Jordan Times
Friday - Saturday, November 23 - 24, 2001
Jordan playing key role in anti-terrorist intelligence gathering
By Randa Habib
AMMAN (AFP) — The global war on terrorism has highlighted Jordan's role as a key nation among those providing precious intelligence information on terrorist networks, due to its long experience of fighting such groups.In interviews with AFP, experts underscored the efforts made by Jordan's sophisticated intelligence services in foiling recent attempts by Osama Ben Laden's Al Qaeda network, a prime suspect in the Sept. 11 terror attacks in the US.
“The success of the intelligence services is to foil operations before they take place,” one expert told AFP Wednesday, describing the Jordanian agents as some of the most effective in the region.
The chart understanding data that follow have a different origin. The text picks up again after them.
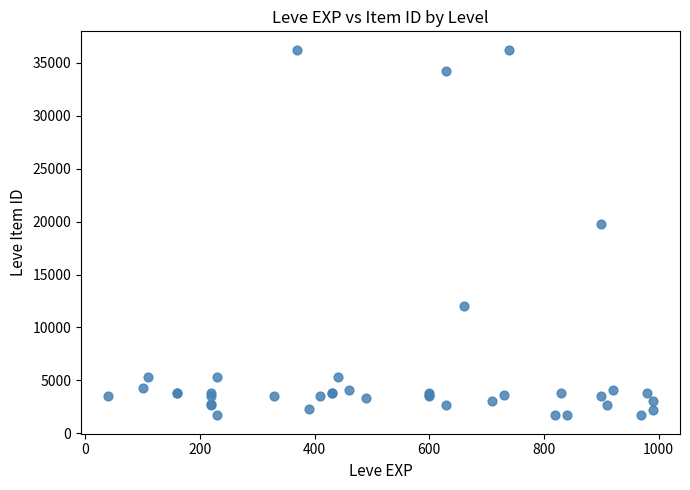

What Y value in the scatter plot is closest to 18967?

19744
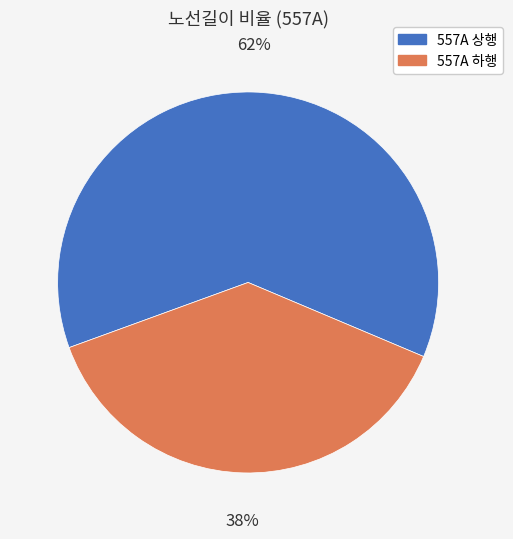

To the nearest percent, what is the average slice percentage?

50%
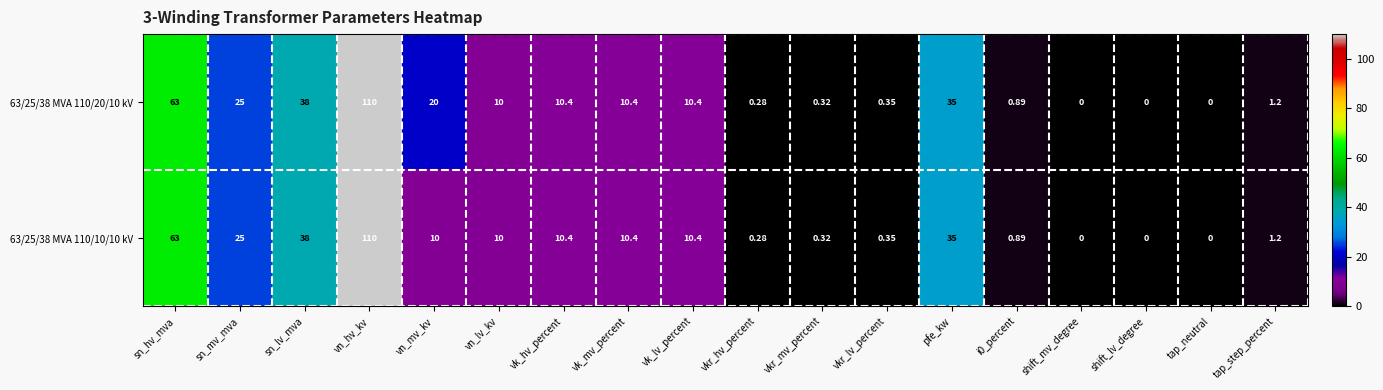

At which label does 63/25/38 MVA 110/10/10 kV first exceed 10?

sn_hv_mva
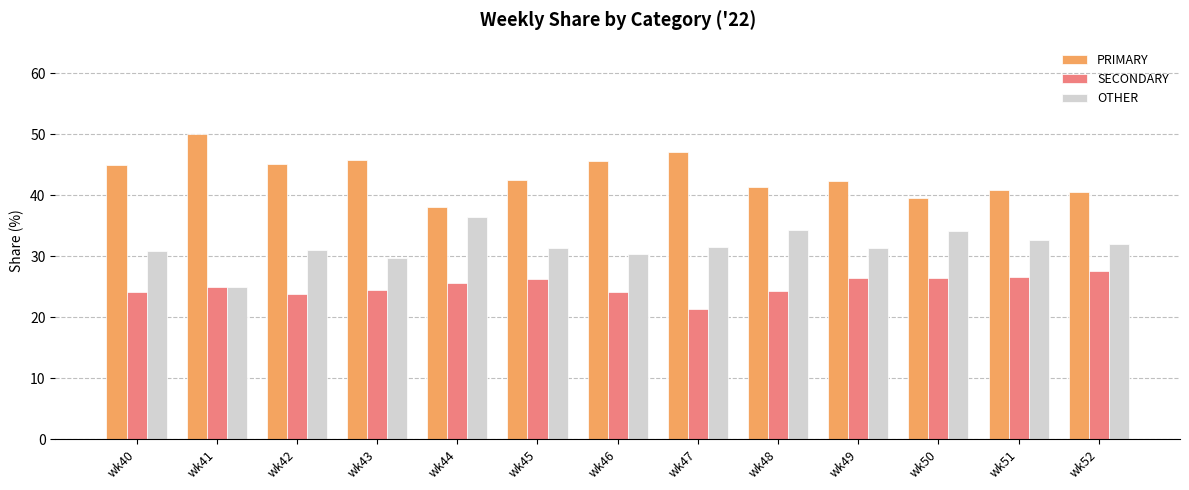

How many distinct data groups are displayed?

3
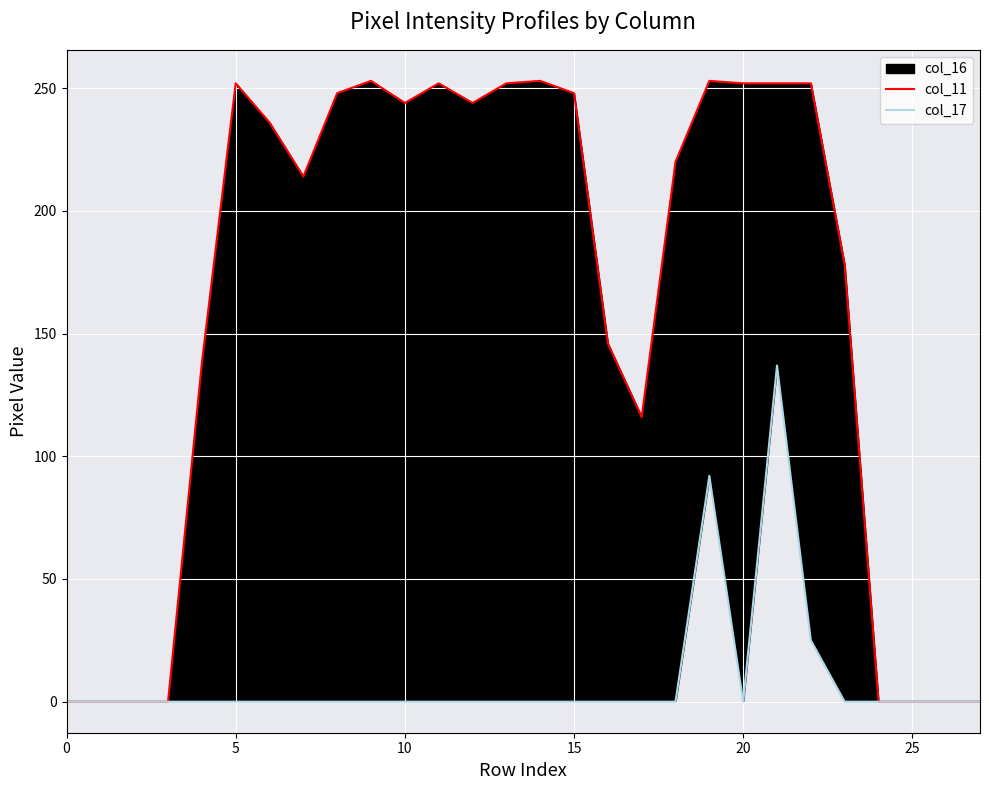

At which category is the sum across all series the highest?

21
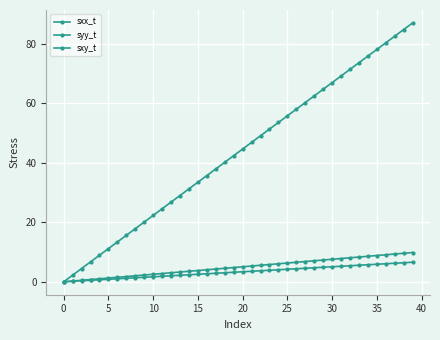

Is this an area chart (filled region under the line)?

No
“If the world had listened to Jordan when it warned about Ben Laden, we would not be here now,” the expert said on condition of anonymity.
On Oct. 16, a senior Jordanian official told AFP that the Kingdom had recently pre-empted several attacks, including planned bombings of the US, British and Jordanian embassies in Beirut, by groups linked to Al Qaeda.
Since the Sept. 11 attacks, Jordan has arrested some 10 suspects, alleged to be linked to Ben Laden and suspected of plotting attacks, another official told AFP.
“Hotels in the southern resorts of Aqaba (Red Sea) and Petra as well as the Queen Alia International Airport in Amman were among the targets,” the official said.
“These attempts were foiled thanks to close surveillance of individuals suspected of ties to Ben Laden,” he said.
Jordan has had a long experience with terrorism.
One of the country's first “terror” victims was the country's founder, King Abdullah I, who was assassinated in Jerusalem in 1951.
Two of Jordan's prime ministers were also gunned down, in 1955 and 1971.
The 1980s were plagued by dozens of bombings and attacks masterminded by Palestinian extremist and international outlaw Abu Nidal, before Al Qaeda stepped into the action.
In 1994, a 25-member network financed by a brother-in-law of Ben Laden, Mohammad Jamal Khalifa, was dismantled in Jordan.
The group's aim had been to assassinate former Prime Minister Abdul Salam Majali, who steered peace negotiations with Israel that led to the Jordan-Israel peace treaty in 1994, as well as Palestinian moderates Hanan Ashrawi and the late Faisal Husseini.
Jordan's intelligence services foiled another group in 1998, which had carried out bomb attacks in the Kingdom.
The group known as Reform and Challenge (Al Islah Wal Tahhadi) was financed by Abu Qatada, a Jordanian of Palestinian origin, who has enjoyed political asylum in Britain since 1993.
Spanish authorities have named the 40-year-old, in a sealed judicial indictment, as Al Qaeda's “spiritual leader” in Europe and one of its key financiers, London's Independent newspaper reported Wednesday.
Jordan has urged Britain to extradite him, in vain.
Amman renewed its request twice in 1999 after authorities here apprehended another group linked to Ben Laden, accused of plotting several attacks in the Kingdom.
Jordan accused Abu Qatada of financing the group.
In May 2000, then-US president Bill Clinton praised the work done by the Jordanian intelligence services which helped foil 15 terror attacks in the United States and Europe over the millennium celebrations.
Last month, His Majesty King Abdullah told AFP in an exclusive interview that investigations were under way in Amman over reports of terrorist plots against himself and the Jordanian people. “As time goes by we will be able to release more information and you'll be surprised what the Jordanian intelligence service has done in terms of preventing attacks on Americans, on Jordanians and inside Europe,” he said.